### [What this task involves]
Which lines in the records below contain the word "boxes"? Report each of them.

(Supplied entries Opens)

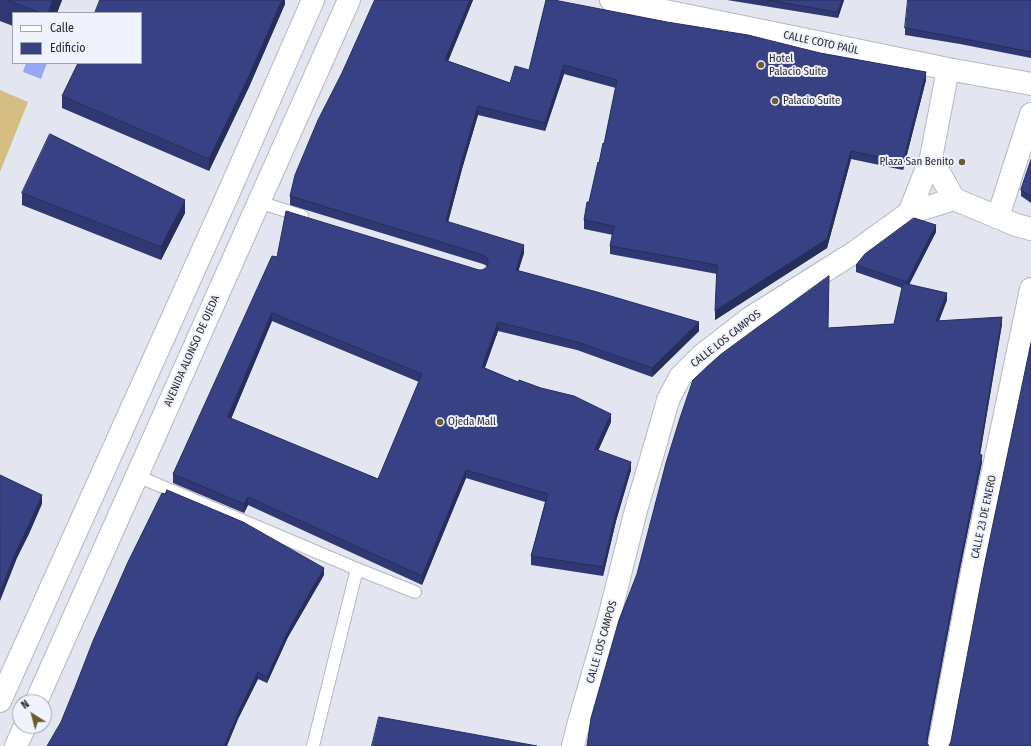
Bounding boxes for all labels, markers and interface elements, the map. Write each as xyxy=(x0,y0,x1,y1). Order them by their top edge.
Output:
legend xyxy=(12,12,142,64)
text: Calle xyxy=(50,21,74,35)
street label: CALLE COTO PAÚL xyxy=(782,29,860,57)
text: Edificio xyxy=(50,41,86,55)
place label: Hotel Palacio Suite xyxy=(769,52,826,78)
marker: Hotel Palacio Suite xyxy=(756,60,766,70)
place label: Palacio Suite xyxy=(783,94,840,108)
marker: Palacio Suite xyxy=(770,96,780,106)
place label: Plaza San Benito xyxy=(879,155,954,169)
marker: Plaza San Benito xyxy=(957,157,967,167)
street label: AVENIDA ALONSO DE OJEDA xyxy=(161,293,223,409)
street label: CALLE LOS CAMPOS xyxy=(688,307,764,371)
place label: Ojeda Mall xyxy=(448,415,496,429)
marker: Ojeda Mall xyxy=(435,417,445,427)
street label: CALLE 23 DE ENERO xyxy=(969,474,999,560)
street label: CALLE LOS CAMPOS xyxy=(584,599,620,685)
north arrow xyxy=(12,694,52,734)
text: N xyxy=(19,697,32,712)

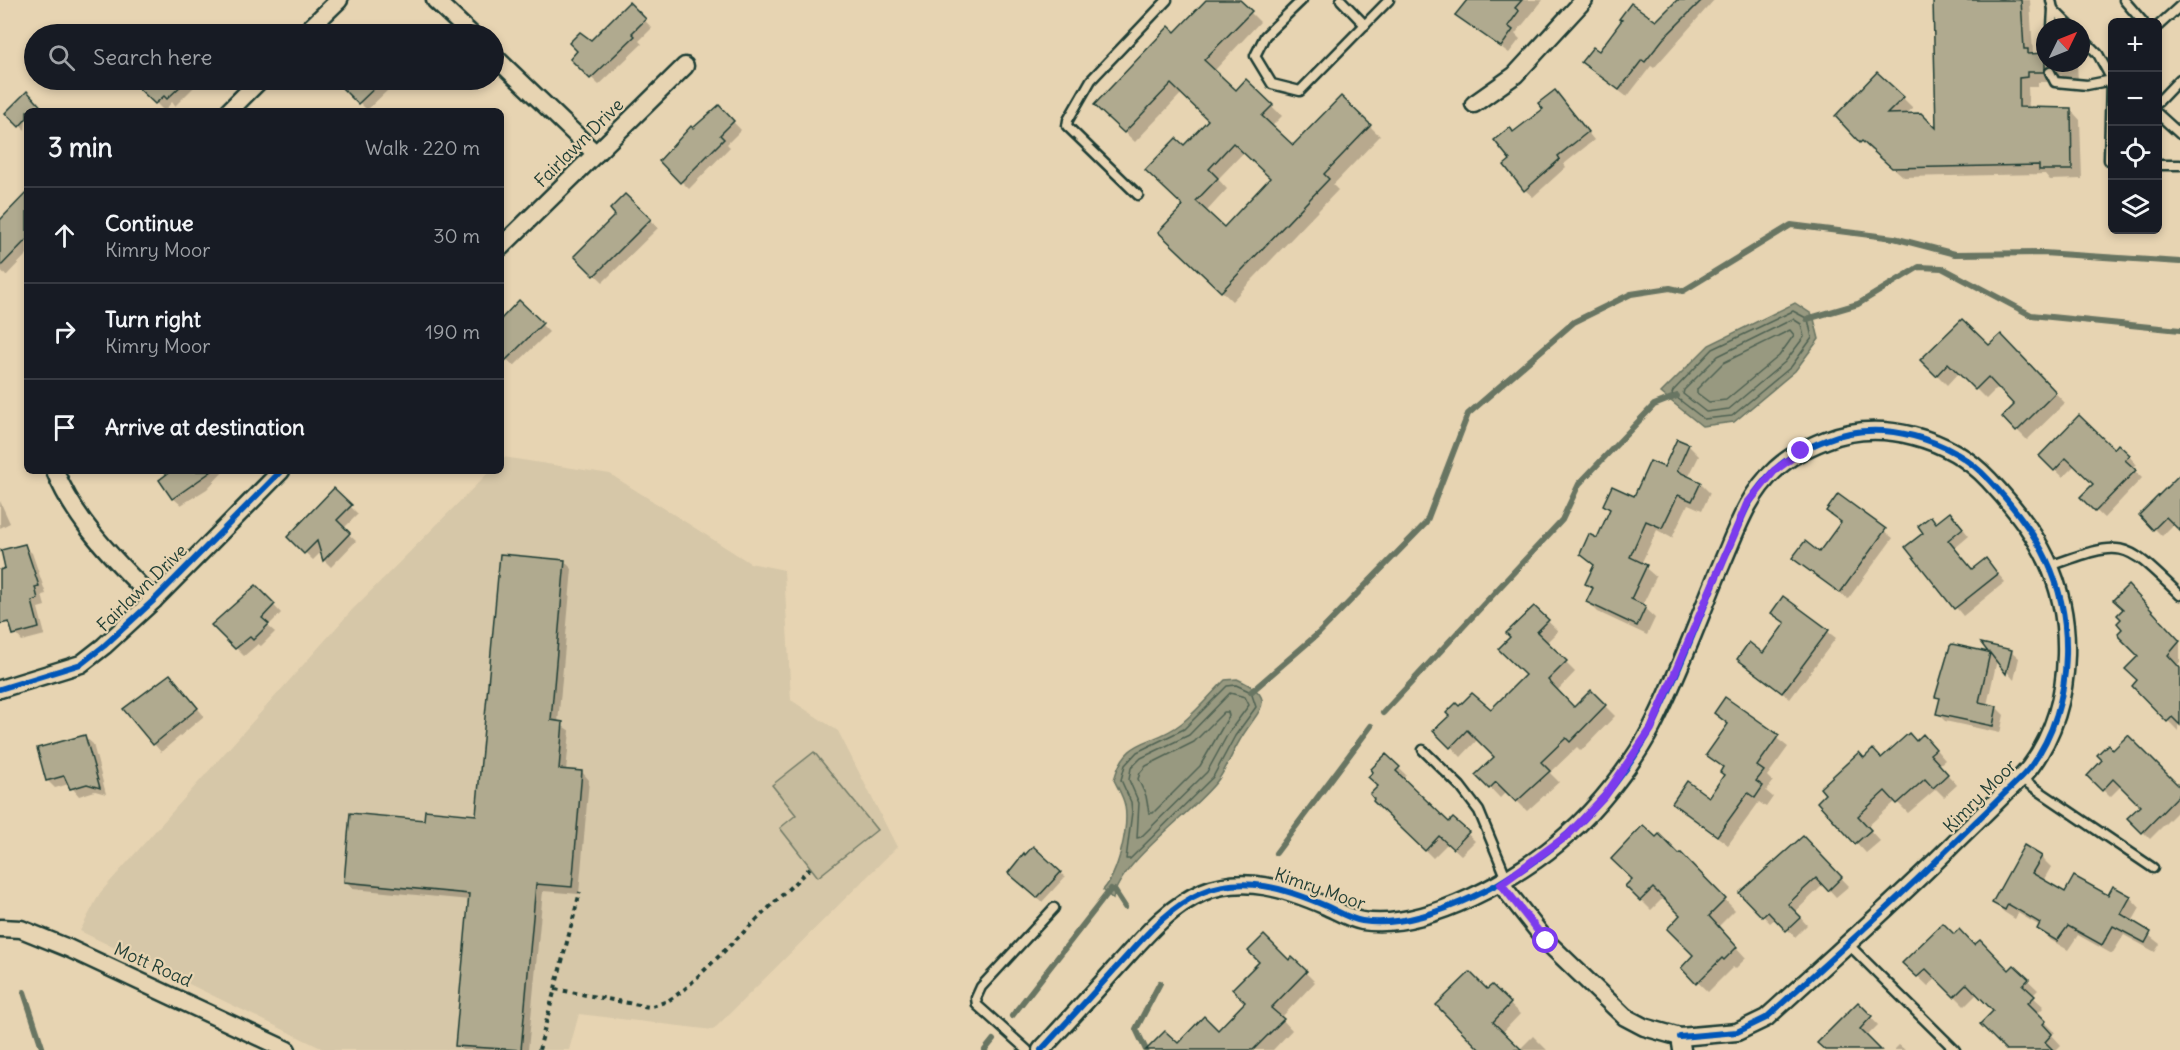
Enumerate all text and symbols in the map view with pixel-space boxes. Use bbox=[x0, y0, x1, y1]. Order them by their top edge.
north arrow bbox=[2036, 18, 2090, 72]
map controls bbox=[2108, 18, 2162, 234]
button: + bbox=[2108, 18, 2162, 72]
search box bbox=[24, 24, 504, 90]
icon: search bbox=[45, 41, 78, 74]
text: Search here bbox=[93, 43, 212, 71]
button: − bbox=[2108, 72, 2162, 126]
street label: Fairlawn Drive bbox=[529, 93, 628, 192]
button: locate bbox=[2108, 126, 2162, 180]
text: 3 min bbox=[48, 131, 113, 164]
text: Walk · 220 m bbox=[365, 135, 480, 160]
button: layers bbox=[2108, 180, 2162, 234]
text: Continue bbox=[105, 209, 194, 237]
icon: ahead bbox=[48, 219, 81, 252]
text: 30 m bbox=[433, 223, 480, 248]
text: Kimry Moor bbox=[105, 237, 210, 262]
text: Turn right bbox=[105, 305, 201, 333]
icon: right bbox=[48, 315, 81, 348]
text: 190 m bbox=[425, 319, 480, 344]
text: Kimry Moor bbox=[105, 333, 210, 358]
icon: arrive bbox=[48, 411, 81, 444]
text: Arrive at destination bbox=[105, 413, 305, 441]
route end bbox=[1787, 437, 1813, 463]
street label: Fairlawn Drive bbox=[92, 539, 192, 636]
street label: Kimry Moor bbox=[1938, 754, 2022, 837]
street label: Kimry Moor bbox=[1272, 862, 1369, 915]
route start bbox=[1532, 927, 1558, 953]
street label: Mott Road bbox=[111, 937, 196, 992]

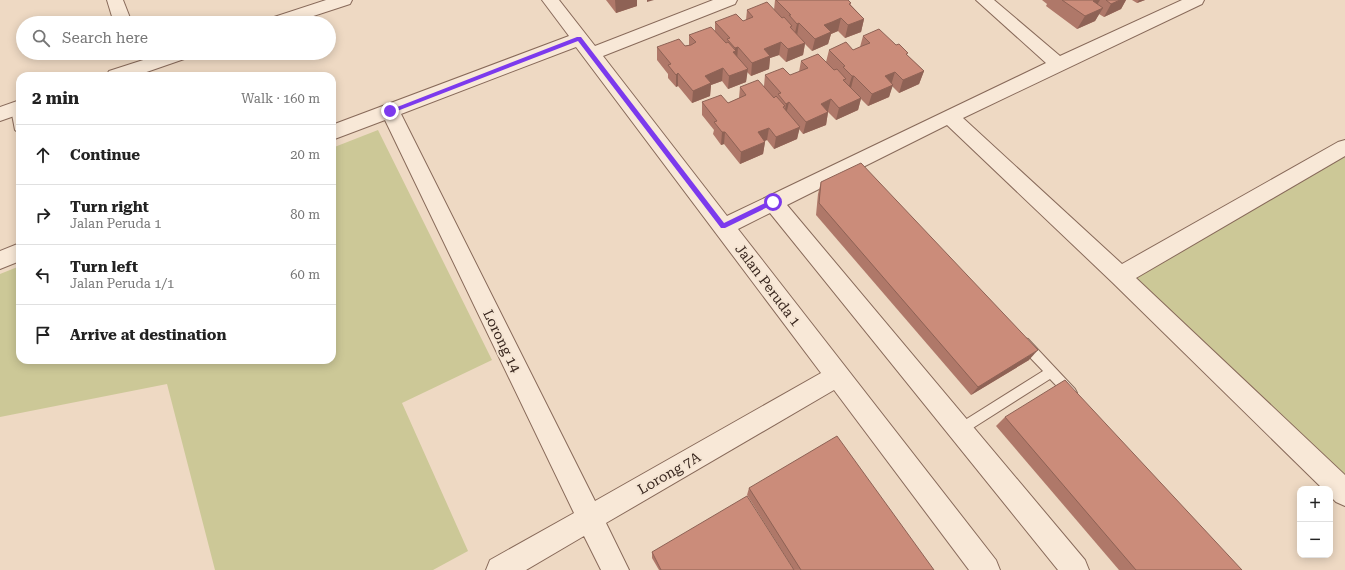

(Supplied entries Closes)

### [Result of this exercise]
Bounding boxes for all labels, markers and interface elements, the map. Write each as xyxy=(x0,y0,x1,y1). Order them by their top edge.
Enumerate all text and symbols in the map view with pixel-space boxes. Use bbox=[x0, y0, x1, y1]. Order them by their top edge.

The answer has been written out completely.